Zoe Watson, a nursing major from Greece, said that the country "took the pandemic veery seriously and shut down completely at the very start."


"You were only allowed to leave your house if you were walking your dog, or going to get groceries and even to do this there was a time limit and you had to text a certain number that you were leaving the house for one of those reasons," Watson said. "This was heavily enforced with officials outside checking to see if everyone outside had sent the text and was out for the right reasons."


In Greece, there are a little more than 3,000 deaths reported every day according to Reuters and only 15,000 deaths since the beginning of the pandemic.


The COVID-19 regulations as of February 2021 included curfew at 6 p.m. and no indoor dining or shopping.


“These regulations were lifted in July, finally allowing indoor dining and shopping, but there was actually no [live] music allowed in restaurants and bars, and you had to remain seated with a maximum of 10 people at your table," Watson said. "Now you need vaccination proof or proof of a negative test to go in any indoor spaces and things are finally starting to open up and feel normal, with masks still mandatory inside."


Itzy Abigail González Rojas, a Molecular Biology from Mexico, shared her experience with COVID-19 in her home country.

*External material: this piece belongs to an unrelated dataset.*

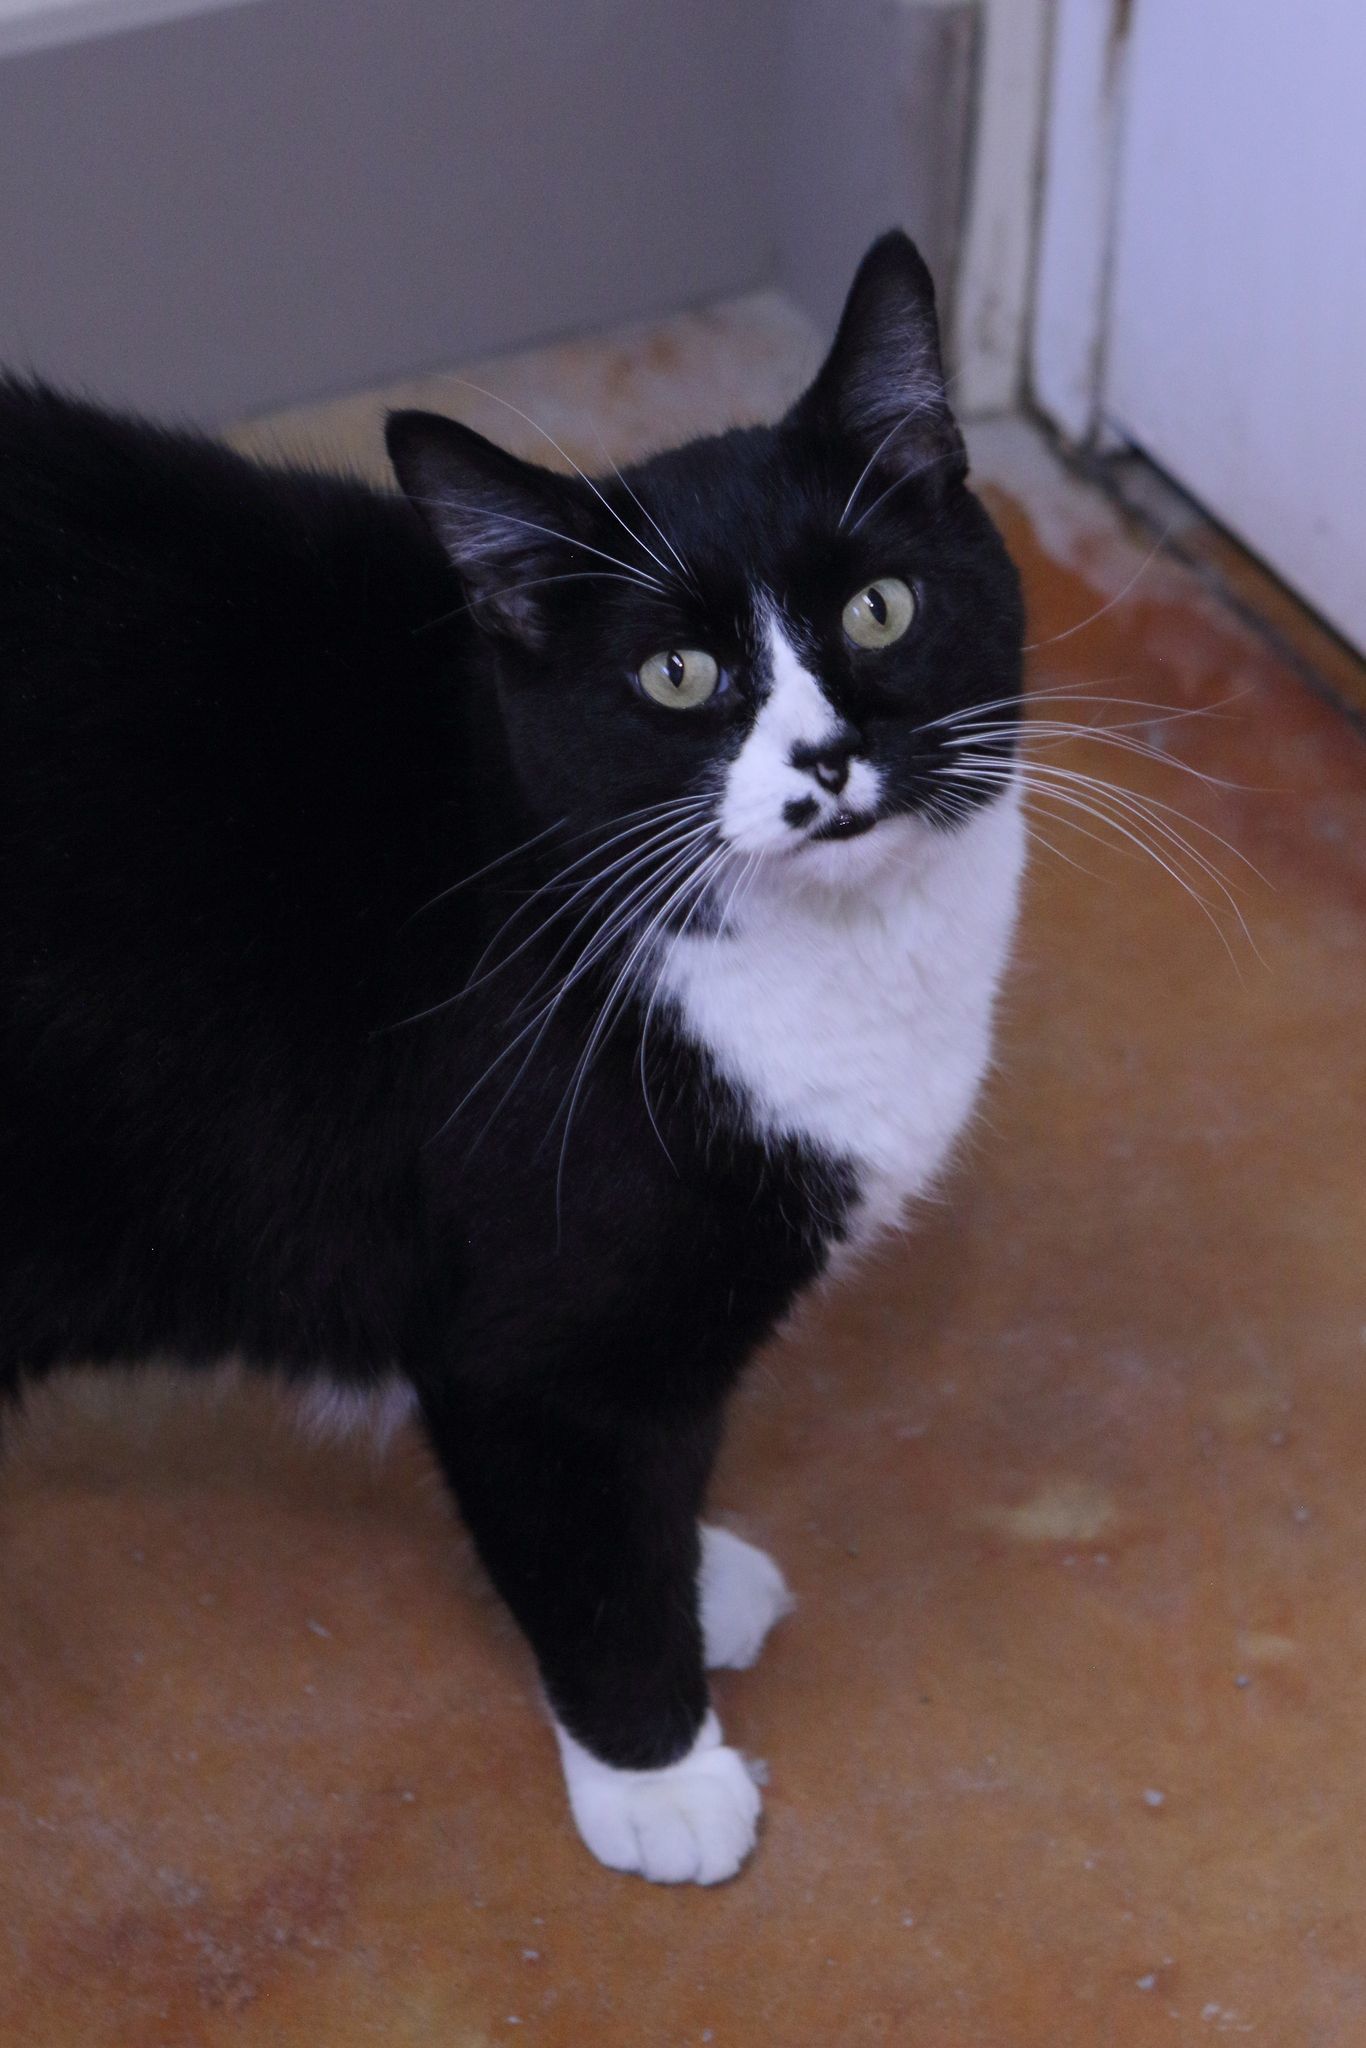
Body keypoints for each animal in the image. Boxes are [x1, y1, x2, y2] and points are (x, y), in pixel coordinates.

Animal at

“Hospitals are at full capacity with COVID-19 cases, people are dying, we are on orange or yellow levels which means students can go to school, people can go to work to their offices, etc. however It is still mandatory to wear a face mask all the time, but there is people who don’t care and don’t wear it in the streets," Rojas said.


With over 250,000 COVID-19-related deaths and more than 3 million cases since the start of the pandemic, Mexico is struggling.

Rojas seemed pessimistic about the progress of Mexico’s handling of the pandemic.


“Right now in Mexico the severity of COVID-19 is measured in colors: red is serious, orange is medium, and yellow is neutral, and green is good. The secretary of health announces each week the color indicating how each state is doing," Rojas said.


"Mexico City is the state where there is more movement of the economy. Mexico City will never be in the red because that means that you can only do essential activities such as supermarkets, hospitals, etc. So, they don’t want to stop the economy because that would really affect the country," Rojas said.


As the world continues to grapple with vaccine rollout and the formation of new variants of the virus, it seems this pandemic is far from over.